§ **PROBLEM DESCRIPTION**
Among the entries below, find the lines that contain the string "ماهنامه". State only how many there are.

(SUPPLIED RECORDS Opens)

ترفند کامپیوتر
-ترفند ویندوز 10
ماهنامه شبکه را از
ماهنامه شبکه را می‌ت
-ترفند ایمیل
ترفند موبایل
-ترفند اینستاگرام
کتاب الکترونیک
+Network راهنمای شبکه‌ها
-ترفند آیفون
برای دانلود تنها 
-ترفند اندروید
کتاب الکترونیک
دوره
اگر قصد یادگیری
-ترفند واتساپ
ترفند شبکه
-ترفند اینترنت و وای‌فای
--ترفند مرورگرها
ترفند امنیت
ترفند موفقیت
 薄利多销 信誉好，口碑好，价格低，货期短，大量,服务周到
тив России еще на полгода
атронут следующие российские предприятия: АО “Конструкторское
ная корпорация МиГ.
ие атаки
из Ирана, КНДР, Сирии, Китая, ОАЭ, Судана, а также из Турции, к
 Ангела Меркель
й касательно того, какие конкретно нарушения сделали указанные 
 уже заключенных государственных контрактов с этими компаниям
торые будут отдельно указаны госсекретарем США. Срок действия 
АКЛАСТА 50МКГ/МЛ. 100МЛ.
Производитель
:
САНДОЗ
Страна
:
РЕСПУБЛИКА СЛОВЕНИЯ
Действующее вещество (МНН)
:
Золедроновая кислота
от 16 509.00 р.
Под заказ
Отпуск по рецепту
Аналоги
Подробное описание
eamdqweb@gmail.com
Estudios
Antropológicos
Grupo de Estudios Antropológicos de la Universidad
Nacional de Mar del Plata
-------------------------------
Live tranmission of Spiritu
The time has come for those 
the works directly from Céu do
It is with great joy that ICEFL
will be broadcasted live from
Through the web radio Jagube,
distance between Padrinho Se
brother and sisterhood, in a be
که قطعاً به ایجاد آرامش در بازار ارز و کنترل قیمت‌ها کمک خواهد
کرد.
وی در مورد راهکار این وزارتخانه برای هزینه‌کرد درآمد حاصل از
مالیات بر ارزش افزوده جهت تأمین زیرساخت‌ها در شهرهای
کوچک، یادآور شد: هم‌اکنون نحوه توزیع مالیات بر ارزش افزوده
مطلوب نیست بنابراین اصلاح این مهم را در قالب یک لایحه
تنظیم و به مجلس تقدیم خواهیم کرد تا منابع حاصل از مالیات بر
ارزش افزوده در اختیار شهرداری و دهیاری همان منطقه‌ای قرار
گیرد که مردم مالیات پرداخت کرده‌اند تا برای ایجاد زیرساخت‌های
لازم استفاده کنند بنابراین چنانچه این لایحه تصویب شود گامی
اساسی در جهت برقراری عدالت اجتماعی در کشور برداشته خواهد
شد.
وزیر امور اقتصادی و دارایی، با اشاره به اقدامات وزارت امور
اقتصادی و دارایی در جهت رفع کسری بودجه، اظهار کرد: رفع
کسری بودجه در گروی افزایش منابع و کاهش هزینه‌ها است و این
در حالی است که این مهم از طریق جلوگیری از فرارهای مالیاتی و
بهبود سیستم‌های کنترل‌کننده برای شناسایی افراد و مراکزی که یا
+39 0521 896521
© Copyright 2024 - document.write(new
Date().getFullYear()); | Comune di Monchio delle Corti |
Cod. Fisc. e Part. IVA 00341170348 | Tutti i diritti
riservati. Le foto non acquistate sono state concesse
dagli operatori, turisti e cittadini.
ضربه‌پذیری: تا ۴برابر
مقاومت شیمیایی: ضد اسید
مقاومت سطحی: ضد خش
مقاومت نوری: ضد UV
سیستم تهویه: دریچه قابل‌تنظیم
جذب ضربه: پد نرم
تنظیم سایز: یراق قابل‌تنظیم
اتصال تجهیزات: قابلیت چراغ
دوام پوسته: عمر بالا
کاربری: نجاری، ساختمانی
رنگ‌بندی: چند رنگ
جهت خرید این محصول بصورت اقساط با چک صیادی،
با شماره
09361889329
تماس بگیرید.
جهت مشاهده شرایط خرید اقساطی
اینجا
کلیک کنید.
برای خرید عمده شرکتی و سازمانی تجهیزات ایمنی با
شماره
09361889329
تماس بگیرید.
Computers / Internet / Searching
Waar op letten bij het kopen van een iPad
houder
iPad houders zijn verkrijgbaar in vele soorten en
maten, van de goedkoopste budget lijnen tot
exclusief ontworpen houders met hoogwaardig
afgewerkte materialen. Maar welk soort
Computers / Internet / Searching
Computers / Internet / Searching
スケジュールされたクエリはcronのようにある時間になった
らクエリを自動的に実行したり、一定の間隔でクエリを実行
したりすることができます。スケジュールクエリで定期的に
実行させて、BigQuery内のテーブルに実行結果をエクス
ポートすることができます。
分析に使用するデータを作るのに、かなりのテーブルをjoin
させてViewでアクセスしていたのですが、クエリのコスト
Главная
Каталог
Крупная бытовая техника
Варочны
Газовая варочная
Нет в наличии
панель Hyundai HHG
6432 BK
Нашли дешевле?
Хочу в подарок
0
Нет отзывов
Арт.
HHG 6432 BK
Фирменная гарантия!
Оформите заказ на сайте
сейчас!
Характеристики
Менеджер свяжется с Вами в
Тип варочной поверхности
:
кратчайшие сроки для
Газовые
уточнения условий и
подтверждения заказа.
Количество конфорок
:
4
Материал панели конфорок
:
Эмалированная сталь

(SUPPLIED RECORDS Closes)

§ **ANSWER**
2